Document section:
It seems that most people do not know or remember that the Ouachita/Morehouse, Louisiana area did not start off as the sedentary, slow paced, spice-free extension of the old southern territories it became. Instead it's beginnings were steeped in drama and color; and the area's population, though small, was teeming with African Americans, West Indians black and white, Native Americans, Spanish soldiers, displaced French petty diplomats, and desperate eastern colonists in search of land or running from the law. It was a safe haven for men who lived outside of the norm; men who'd deserted wives and families in the east could hide out for years without being found; men who had been charged with committing criminal or societal wrongs could easily roost on the Ouachita for a few years, re-invent their images and emerge as fresh and reputable as a sinner after baptism. Men with a bit of Afro or Native American ancestry, or Afro or Native women and children could live openly on the Ouachita for a period of years, push on to other places, or if influential enough, remain in the area and become a part of the white community. It was into this rough and tumble, black bear infested environment that Charlot Roi was born in the early 1780's to a black mother who has yet to be identified and Auguste Roi, a first generation Franco American who came into the area with Don Juan Filhiol. Charlot's birth and presence on the Ouachita has been overlooked by most historians; Dr. E. Russ Williams is one of the few researchers to have recognized and acknowledged him. It is Zadoc Harmon, a free black trader and accused horse thief that lived along the Ouachita for a brief period who is recognized as the most significant African American from the late 1700's through statehood. Zadoc was undeniably a colorful force during his tenure in the Ouachita Valley; however his impact on the community was far less than that of Charlot's, the native born African American who lived in the area his entire life. Charlot lived a productive life on the Ouchita and worked with Abraham Morehouse and others to improve the living conditions of the incoming settlers from the early 1800's through to his death after 1852.

Requirement:
According to the passage on the early Ouachita/Morehouse area, which groups made up the area's population?

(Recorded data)

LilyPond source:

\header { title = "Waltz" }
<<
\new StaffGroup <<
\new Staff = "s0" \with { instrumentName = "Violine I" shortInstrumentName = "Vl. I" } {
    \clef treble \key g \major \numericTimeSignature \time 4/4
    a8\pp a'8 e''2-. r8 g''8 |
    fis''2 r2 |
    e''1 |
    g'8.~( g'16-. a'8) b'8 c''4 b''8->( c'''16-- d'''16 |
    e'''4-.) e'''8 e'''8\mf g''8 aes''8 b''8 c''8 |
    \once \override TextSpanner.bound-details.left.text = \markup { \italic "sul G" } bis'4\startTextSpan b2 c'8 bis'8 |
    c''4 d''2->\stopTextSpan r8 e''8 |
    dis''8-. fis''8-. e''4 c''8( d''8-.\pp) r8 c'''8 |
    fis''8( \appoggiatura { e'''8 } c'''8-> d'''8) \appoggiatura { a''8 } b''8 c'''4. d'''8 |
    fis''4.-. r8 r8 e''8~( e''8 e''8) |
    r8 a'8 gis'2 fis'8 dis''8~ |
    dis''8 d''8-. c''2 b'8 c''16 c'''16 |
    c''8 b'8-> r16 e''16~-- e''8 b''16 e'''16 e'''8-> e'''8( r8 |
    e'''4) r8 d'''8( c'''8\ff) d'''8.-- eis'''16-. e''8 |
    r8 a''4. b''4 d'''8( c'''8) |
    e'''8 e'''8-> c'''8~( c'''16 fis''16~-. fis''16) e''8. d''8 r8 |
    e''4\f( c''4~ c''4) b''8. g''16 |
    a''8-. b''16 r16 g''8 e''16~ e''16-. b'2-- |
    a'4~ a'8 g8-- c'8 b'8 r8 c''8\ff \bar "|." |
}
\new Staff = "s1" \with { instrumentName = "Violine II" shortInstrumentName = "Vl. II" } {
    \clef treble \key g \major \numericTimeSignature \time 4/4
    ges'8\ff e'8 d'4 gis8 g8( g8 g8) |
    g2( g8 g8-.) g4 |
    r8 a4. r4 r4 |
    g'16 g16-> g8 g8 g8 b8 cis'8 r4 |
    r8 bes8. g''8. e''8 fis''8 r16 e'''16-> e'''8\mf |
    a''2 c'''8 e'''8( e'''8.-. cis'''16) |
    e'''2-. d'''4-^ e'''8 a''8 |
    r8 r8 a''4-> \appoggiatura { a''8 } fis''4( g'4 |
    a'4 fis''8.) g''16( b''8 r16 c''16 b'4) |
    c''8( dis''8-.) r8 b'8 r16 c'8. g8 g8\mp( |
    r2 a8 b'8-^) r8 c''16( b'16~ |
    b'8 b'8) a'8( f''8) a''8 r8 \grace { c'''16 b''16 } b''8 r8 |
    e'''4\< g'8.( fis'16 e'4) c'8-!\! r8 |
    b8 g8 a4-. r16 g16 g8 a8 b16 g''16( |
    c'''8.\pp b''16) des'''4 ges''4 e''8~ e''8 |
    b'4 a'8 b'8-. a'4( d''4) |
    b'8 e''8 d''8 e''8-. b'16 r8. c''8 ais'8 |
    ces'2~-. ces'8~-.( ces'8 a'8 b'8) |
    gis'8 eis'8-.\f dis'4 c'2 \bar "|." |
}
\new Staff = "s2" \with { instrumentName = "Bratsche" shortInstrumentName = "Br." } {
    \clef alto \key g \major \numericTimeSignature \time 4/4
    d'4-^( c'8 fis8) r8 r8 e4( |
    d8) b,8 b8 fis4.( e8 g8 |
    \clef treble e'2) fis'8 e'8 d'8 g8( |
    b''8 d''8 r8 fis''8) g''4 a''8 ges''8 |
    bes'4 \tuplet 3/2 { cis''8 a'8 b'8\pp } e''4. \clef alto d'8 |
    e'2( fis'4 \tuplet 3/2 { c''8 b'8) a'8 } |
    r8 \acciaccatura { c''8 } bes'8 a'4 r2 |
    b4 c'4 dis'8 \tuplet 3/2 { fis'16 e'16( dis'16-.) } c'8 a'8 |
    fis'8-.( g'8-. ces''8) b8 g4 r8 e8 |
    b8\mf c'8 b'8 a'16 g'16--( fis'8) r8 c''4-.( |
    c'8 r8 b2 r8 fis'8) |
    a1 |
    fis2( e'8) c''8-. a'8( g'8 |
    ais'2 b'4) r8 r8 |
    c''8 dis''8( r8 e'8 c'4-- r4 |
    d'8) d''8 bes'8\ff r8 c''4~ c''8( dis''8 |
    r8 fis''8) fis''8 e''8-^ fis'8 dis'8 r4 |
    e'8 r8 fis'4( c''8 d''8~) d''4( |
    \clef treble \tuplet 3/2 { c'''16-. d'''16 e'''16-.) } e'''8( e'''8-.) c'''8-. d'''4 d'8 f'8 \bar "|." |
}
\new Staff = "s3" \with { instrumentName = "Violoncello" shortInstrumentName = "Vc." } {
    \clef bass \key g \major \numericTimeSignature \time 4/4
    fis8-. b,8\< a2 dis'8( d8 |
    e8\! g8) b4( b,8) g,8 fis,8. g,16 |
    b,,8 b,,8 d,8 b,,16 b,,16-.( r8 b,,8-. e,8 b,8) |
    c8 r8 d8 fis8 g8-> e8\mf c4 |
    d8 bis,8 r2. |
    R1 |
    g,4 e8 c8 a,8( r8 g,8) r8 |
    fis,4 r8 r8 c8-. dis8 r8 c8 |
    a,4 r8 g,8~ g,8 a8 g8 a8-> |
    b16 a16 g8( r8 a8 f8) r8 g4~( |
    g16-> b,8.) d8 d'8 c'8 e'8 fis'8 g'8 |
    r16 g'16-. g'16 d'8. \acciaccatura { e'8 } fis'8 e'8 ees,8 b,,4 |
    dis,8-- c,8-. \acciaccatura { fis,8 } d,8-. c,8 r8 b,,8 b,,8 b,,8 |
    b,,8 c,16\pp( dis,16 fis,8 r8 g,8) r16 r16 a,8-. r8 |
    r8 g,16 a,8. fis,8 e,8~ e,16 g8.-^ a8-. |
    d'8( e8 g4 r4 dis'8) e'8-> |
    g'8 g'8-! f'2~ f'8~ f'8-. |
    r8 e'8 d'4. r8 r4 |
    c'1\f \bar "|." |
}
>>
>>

Response below:
- African Americans
- West Indians, black and white
- Native Americans
- Spanish soldiers
- displaced French petty diplomats
- desperate eastern colonists in search of land or running from the law